Could you arrange every line of the entries below as a numbered list, leaving out any blank lines?

(Data records):
# # # # # # #

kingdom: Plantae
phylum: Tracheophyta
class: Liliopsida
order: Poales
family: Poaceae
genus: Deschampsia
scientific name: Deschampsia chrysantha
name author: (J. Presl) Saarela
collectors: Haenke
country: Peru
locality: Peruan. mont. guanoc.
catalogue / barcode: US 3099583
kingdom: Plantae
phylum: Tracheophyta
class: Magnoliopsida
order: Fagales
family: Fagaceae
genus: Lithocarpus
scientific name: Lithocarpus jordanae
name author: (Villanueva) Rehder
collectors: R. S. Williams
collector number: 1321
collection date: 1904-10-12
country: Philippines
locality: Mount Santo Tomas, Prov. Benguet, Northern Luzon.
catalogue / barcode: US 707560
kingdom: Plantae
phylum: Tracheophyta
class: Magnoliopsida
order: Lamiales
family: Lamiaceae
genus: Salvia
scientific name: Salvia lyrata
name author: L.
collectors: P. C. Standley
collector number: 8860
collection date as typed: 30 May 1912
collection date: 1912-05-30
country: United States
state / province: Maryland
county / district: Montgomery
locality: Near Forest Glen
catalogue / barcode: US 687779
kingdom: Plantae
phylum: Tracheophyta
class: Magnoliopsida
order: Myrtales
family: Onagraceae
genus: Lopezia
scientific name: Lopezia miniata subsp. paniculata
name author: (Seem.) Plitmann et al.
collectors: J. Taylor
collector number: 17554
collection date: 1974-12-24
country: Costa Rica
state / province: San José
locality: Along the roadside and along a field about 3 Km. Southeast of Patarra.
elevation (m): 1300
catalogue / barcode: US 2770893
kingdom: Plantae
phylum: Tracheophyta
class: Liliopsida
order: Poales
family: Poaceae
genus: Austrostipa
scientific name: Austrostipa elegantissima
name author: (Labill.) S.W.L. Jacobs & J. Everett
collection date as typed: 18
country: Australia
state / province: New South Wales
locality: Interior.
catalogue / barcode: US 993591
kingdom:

# # # # # # #

(Solution to the exercise):
1. kingdom: Plantae
2. phylum: Tracheophyta
3. class: Liliopsida
4. order: Poales
5. family: Poaceae
6. genus: Deschampsia
7. scientific name: Deschampsia chrysantha
8. name author: (J. Presl) Saarela
9. collectors: Haenke
10. country: Peru
11. locality: Peruan. mont. guanoc.
12. catalogue / barcode: US 3099583
13. kingdom: Plantae
14. phylum: Tracheophyta
15. class: Magnoliopsida
16. order: Fagales
17. family: Fagaceae
18. genus: Lithocarpus
19. scientific name: Lithocarpus jordanae
20. name author: (Villanueva) Rehder
21. collectors: R. S. Williams
22. collector number: 1321
23. collection date: 1904-10-12
24. country: Philippines
25. locality: Mount Santo Tomas, Prov. Benguet, Northern Luzon.
26. catalogue / barcode: US 707560
27. kingdom: Plantae
28. phylum: Tracheophyta
29. class: Magnoliopsida
30. order: Lamiales
31. family: Lamiaceae
32. genus: Salvia
33. scientific name: Salvia lyrata
34. name author: L.
35. collectors: P. C. Standley
36. collector number: 8860
37. collection date as typed: 30 May 1912
38. collection date: 1912-05-30
39. country: United States
40. state / province: Maryland
41. county / district: Montgomery
42. locality: Near Forest Glen
43. catalogue / barcode: US 687779
44. kingdom: Plantae
45. phylum: Tracheophyta
46. class: Magnoliopsida
47. order: Myrtales
48. family: Onagraceae
49. genus: Lopezia
50. scientific name: Lopezia miniata subsp. paniculata
51. name author: (Seem.) Plitmann et al.
52. collectors: J. Taylor
53. collector number: 17554
54. collection date: 1974-12-24
55. country: Costa Rica
56. state / province: San José
57. locality: Along the roadside and along a field about 3 Km. Southeast of Patarra.
58. elevation (m): 1300
59. catalogue / barcode: US 2770893
60. kingdom: Plantae
61. phylum: Tracheophyta
62. class: Liliopsida
63. order: Poales
64. family: Poaceae
65. genus: Austrostipa
66. scientific name: Austrostipa elegantissima
67. name author: (Labill.) S.W.L. Jacobs & J. Everett
68. collection date as typed: 18
69. country: Australia
70. state / province: New South Wales
71. locality: Interior.
72. catalogue / barcode: US 993591
73. kingdom:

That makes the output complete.